1) Who comes out against. Reagan was, and that made a difference.

2) how much money is available. Send you dollars to Equality California, not national organzations. They need it the most. I would hope that people like david Geffen, Barbara streisand, Stevne spielberg, and a host of others make the commitment, not only of their money, but their names.

3) Who comes out of the closet. not just celebrities, but ordinary people. One of the things that hapened was lots of ordinary people came out in droves. I myself came out to the last three people that were important to me, afraid of their reaction, but knowing that it was a personal and political necessity.

4) who else lends their support. Anyone know Oprah?

5) and most important of all what kind of campaign they run. If they do what they did with Prop. 22– hey everyone, lets be nice and tolerant and diverse– then we don’t have a chance. When I saw what they were doing, I refused to donate money, because the strategy had been tried before and just does not work.

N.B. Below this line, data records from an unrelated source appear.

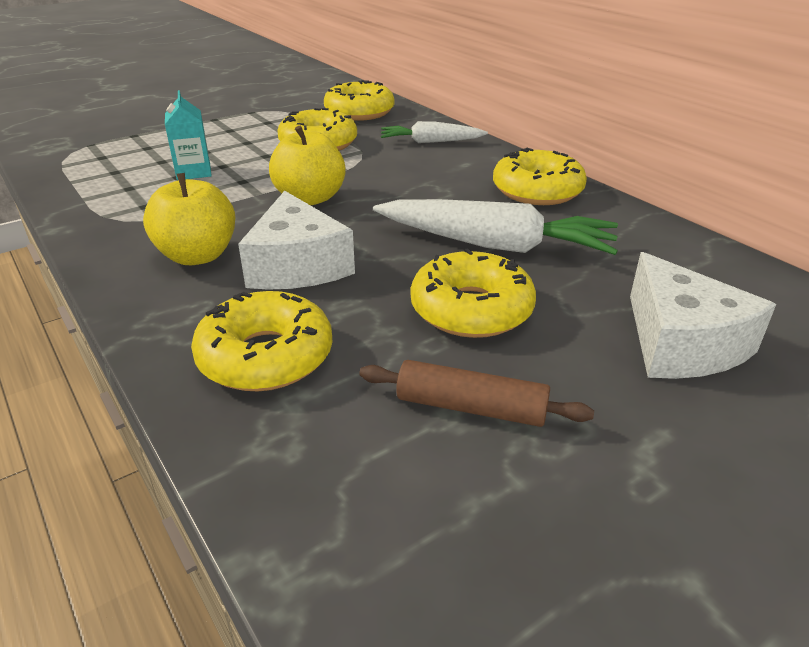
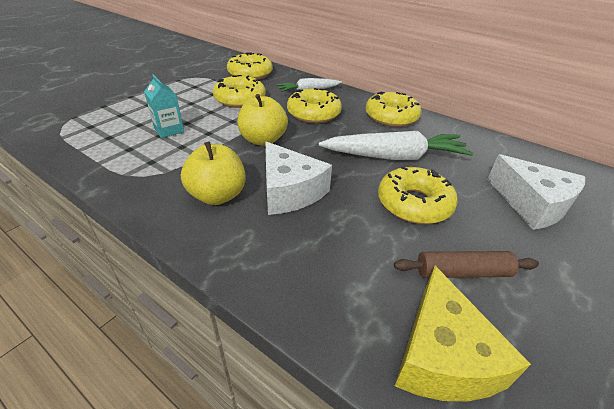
camera: 20 degrees left, 5 degrees up
(265, 356) = (318, 265): yellow donut -> yellow donut (313, 113)
(349, 494) = (442, 355): none -> yellow cheese

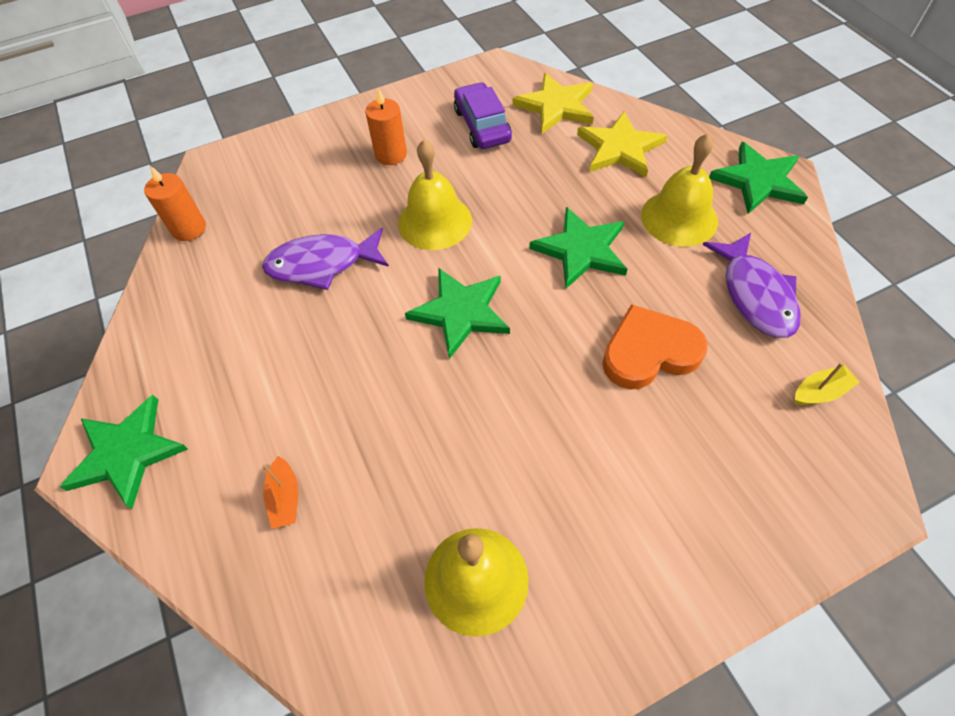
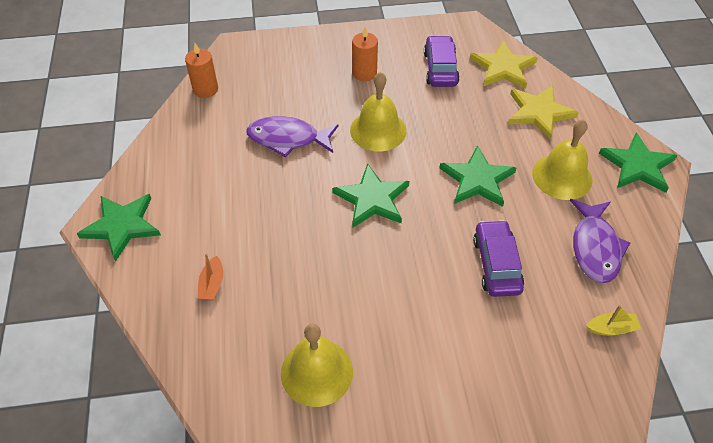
camera: 15 degrees right, 5 degrees down
(649, 352) = (496, 264): orange heart -> purple car

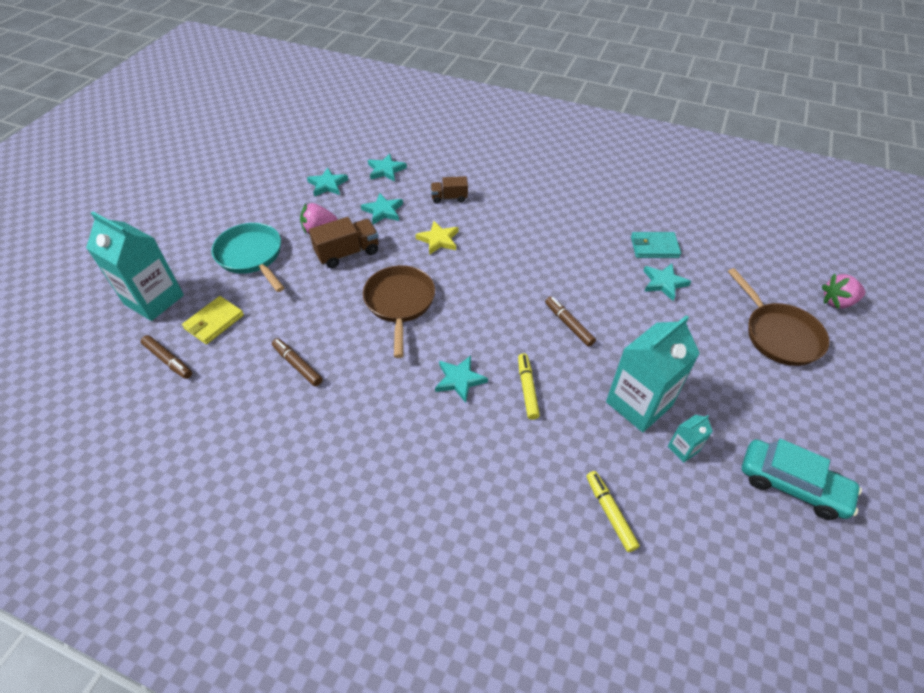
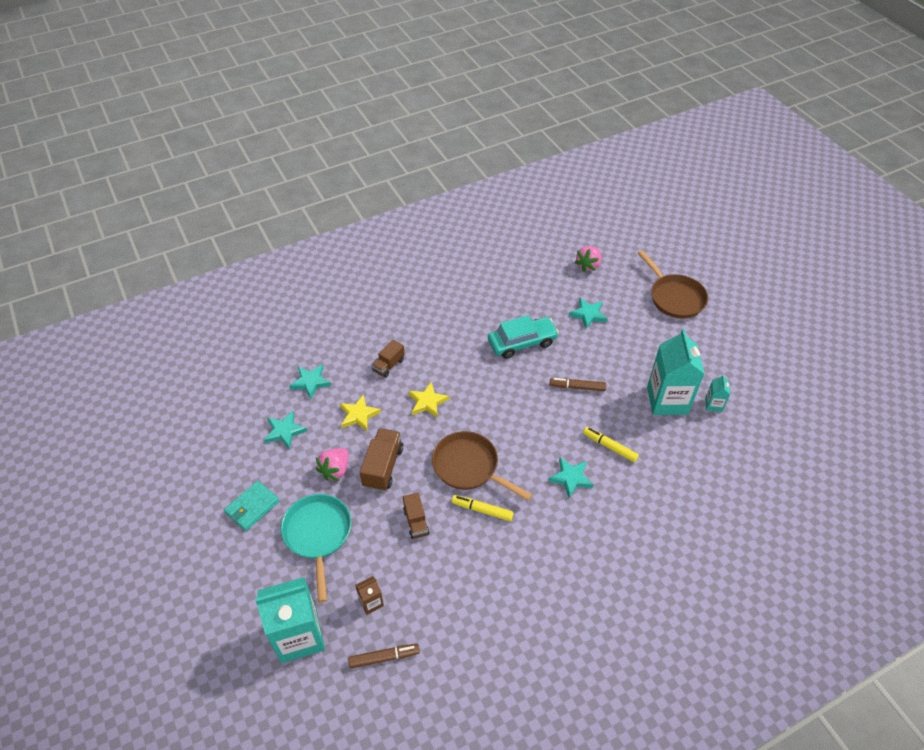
camera: 50 degrees left, 0 degrees up
(214, 322) = (371, 602): yellow wallet -> brown carton
(251, 256) = (318, 535): turquoise pan -> turquoise pan turned 75 degrees clockwise
(297, 365) = (471, 568): brown marker -> none
(313, 303) = (416, 522): none -> brown truck
(383, 211) = (358, 415): turquoise star -> yellow star
(610, 513) = (727, 471): yellow marker -> yellow marker (482, 510)
(654, 247) = (554, 294): turquoise wallet -> turquoise wallet (252, 507)
(778, 335) = (674, 297): brown pan -> brown pan turned 45 degrees clockwise
(792, 485) = (771, 377): turquoise car -> turquoise car (522, 343)
(837, 302) = (675, 253): pink strawberry -> pink strawberry (588, 265)

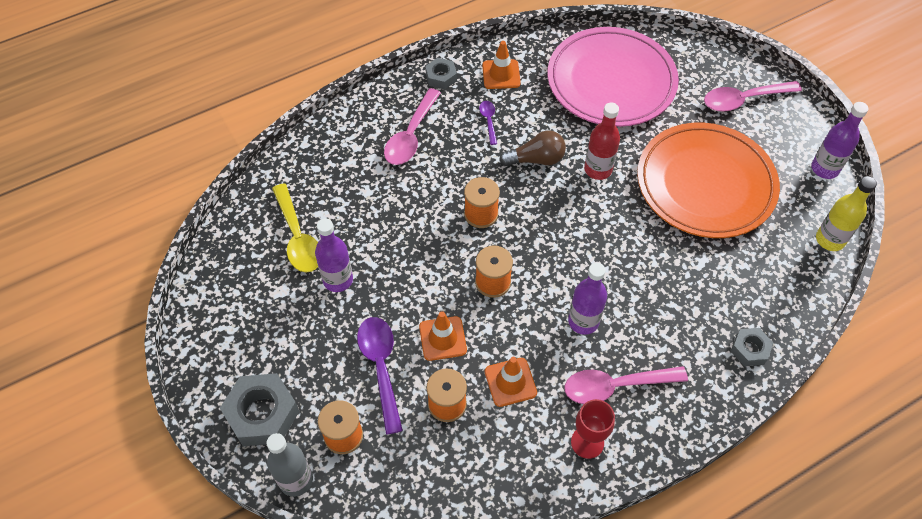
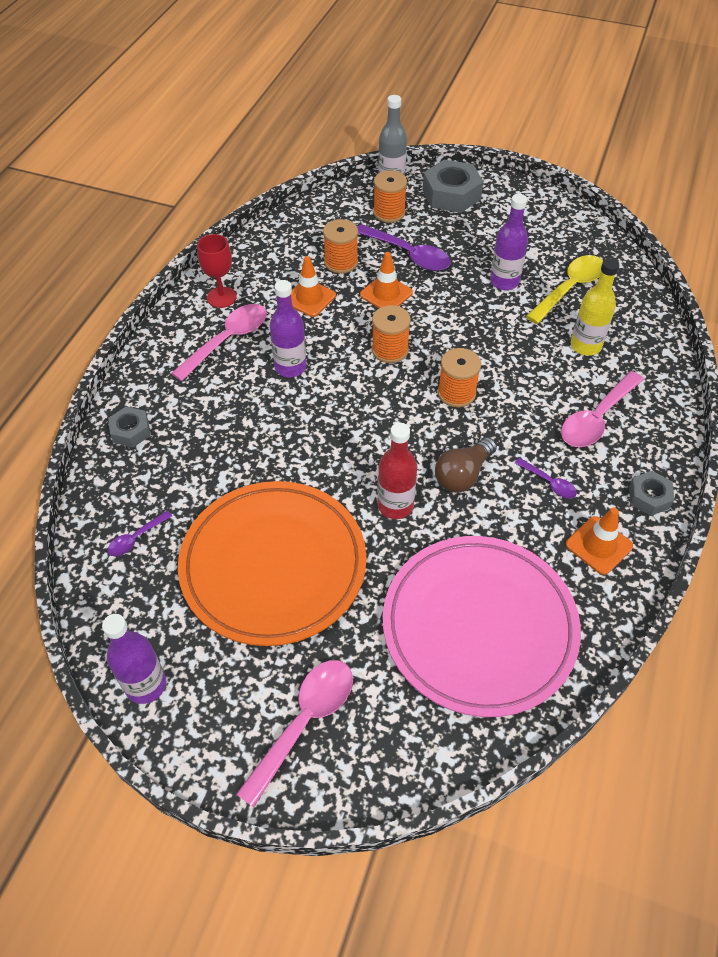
camera: 140 degrees right, 5 degrees down
(298, 237) = (569, 288): yellow spoon -> yellow spoon turned 105 degrees clockwise
(411, 136) = (596, 418): pink spoon -> pink spoon turned 120 degrees counterclockwise
(788, 259) = (136, 538): none -> purple spoon
(830, 240) = (99, 590): yellow bottle -> yellow bottle (585, 346)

They need to show the real impact– people with kids, people unable to get pensions and health insurance, people together for 40 years with less rights than Brittany and jason had for the 15 hours the were married.

and they need to confront the issue of prejudice and homohatred full on, especially the religious issues. Sally Kern would be the perfect poster girl.

No one is ever going to convince the people who are irretrievably poisoned by their hate and fear. no one is ever going to reach the people who make their livings and political power by trashing gay people and our lives. No one is ever going to reach the people who support their prejudices by cherry-picking the bible to suit their purposes.and we shouldn’t waste our time trying.

But I think there are a lot of people who are undecided on the matter, and even some of the ones who are ‘decided’ are still open.

Bob Schwartz

May 28th, 2008

Ben is correct. There is a large group of uncommitted, undecided folk in the middle, certainly including “soft” current support to the (likely) ballot referrendum. The campaign against the referrendum needs to condemn our opponents as bigots against civil equality. It needs to mobilize our own gay community (and our allies) to take a public, out-of-the-closet stance, and get out to vote.

No more Mr. Nice Guy. Demand respect by standing up to fight. Americans respect fighters.


May 28th, 2008

Timothy, thanks for posting this information. Hey, a new poll reported today shows a slim majority of Californians actualy *in favor* of gay marriage. See the link below:



May 29th, 2008

There’s an important difference between what happened in 2000 and what might happen this year: Prop. 22 was on the ballot of a primary election which had a low turnout (about 20% of registered voters). That’s always going to favor the side that feels the strongest about the issue, and on most gay issues, that’s the antis. But this year’s general election is expected to have record turnout, so both the pros and the antis will be voting.